Think about spacetime trade offs. Also always keep in mind hashtables because apparently they can be used to solve a lot of algorithms questions in optimal ways. This particular problem can be solved using a hashtable. I have solved it in Python here.

Some whiteboarding tips:

  • Code far top left corner.
  • Write small and straight.
  • If it helps, write pseudocode. But don’t write psuedocode that uses syntax that looks too much like a programming language’s because it’ll just look like shitty code.

Code breadth first:

  • Modularize from the very beginning.
  • Go level by level, top down.
  • Hit the most interesting thing first, then move down.
  • You’re most likely to screw up on something like shifting bits around, but that isn’t very interesting, so just save it for last. Interviewers will not care if you messed up on something like that if you got the bigger picture correct.

If you’re ever confused, stop, and recoup. Don’t push through when confused. Walk through your example again.
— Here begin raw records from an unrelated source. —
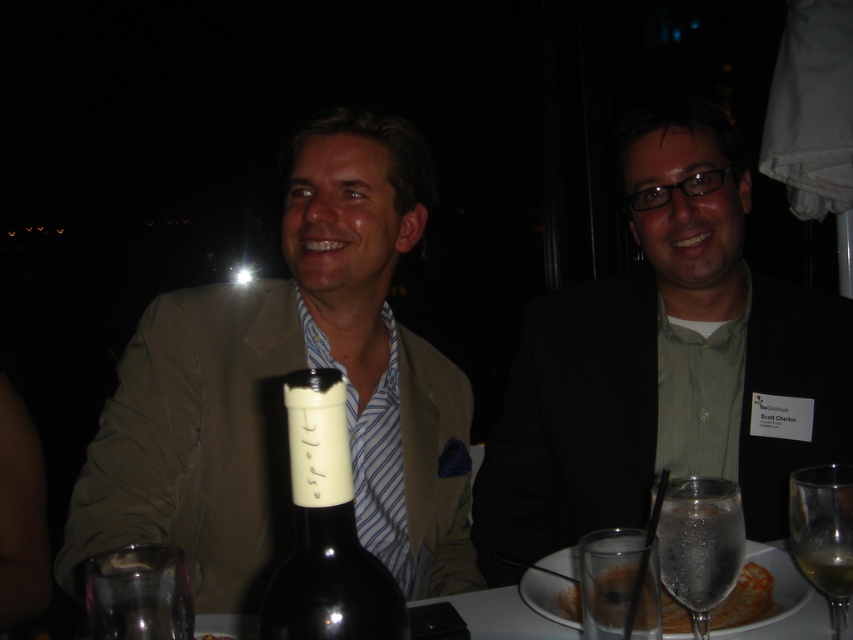
Question: Which of the following is the farthest from the observer?

Choices:
 (A) translucent glass plate at lower right
 (B) light beige suit at center
 (C) clear glass at lower left
 (D) clear glass at lower right

Answer: (B)

Question: Which point appears farthest from the camera in this image?

Choices:
 (A) (619, 477)
 (B) (796, 525)
 (C) (151, 595)

Answer: (A)

Question: In this image, where is light beige suit at center located relative to matte black suit at center?

Choices:
 (A) above
 (B) below

Answer: (B)

Question: In this image, where is matte black suit at center located relative to clear glass at lower left?

Choices:
 (A) right
 (B) left

Answer: (A)

Question: Is light beige suit at center thinner than clear glass at lower left?

Choices:
 (A) no
 (B) yes

Answer: (A)

Question: Estimate the real-world distances between objects in this image. Which object is farther from the clear glass at lower right?

Choices:
 (A) clear glass wine glass at lower right
 (B) dark glass bottle at center
 (C) light beige suit at center

Answer: (C)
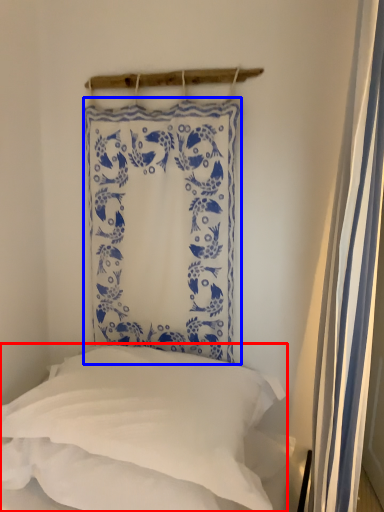
Question: Which of the following is the closest to the observer, pillow (highlighted by a red box) or curtain (highlighted by a blue box)?

Choices:
 (A) pillow
 (B) curtain

Answer: (A)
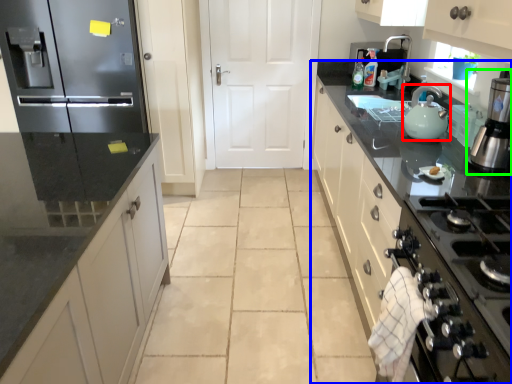
Question: Estimate the real-world distances between objects in this image. Which object is farther from kitchen appliance (highlighted by a red box), countertop (highlighted by a blue box) or home appliance (highlighted by a green box)?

When you’re done writing your algorithm, test your code with an example, but NOT the example you used to understand the question. Good examples are long but not necessarily good test cases. Go with something shorter so if you hit a bug, you’ll hit the bug faster. Start with small general test cases, then go to special cases.

Look at your code for interesting lines; what lines are most probable for errors?

After this, follow up with your recruiter!

Also, always keep in mind that interviewers are people too, and they all have varying personalities. If one is being really quiet, that doesn’t mean you aren’t doing well. Sometimes interviewers act harsher if you are doing well! What. They don’t think you need their help and they’re thinking about ways to push you.

Cool. Once you get an offer, negotiate, because it’s a win-win. 30 minutes isn’t a lot, but hey, you might get a couple thousand dollars out of it. Counter offer their offer by bumping it up $20k. They’ll probably throw you a bone and meet you in the middle.

Obviously Gayle’s advice should also be taken with a grain of salt.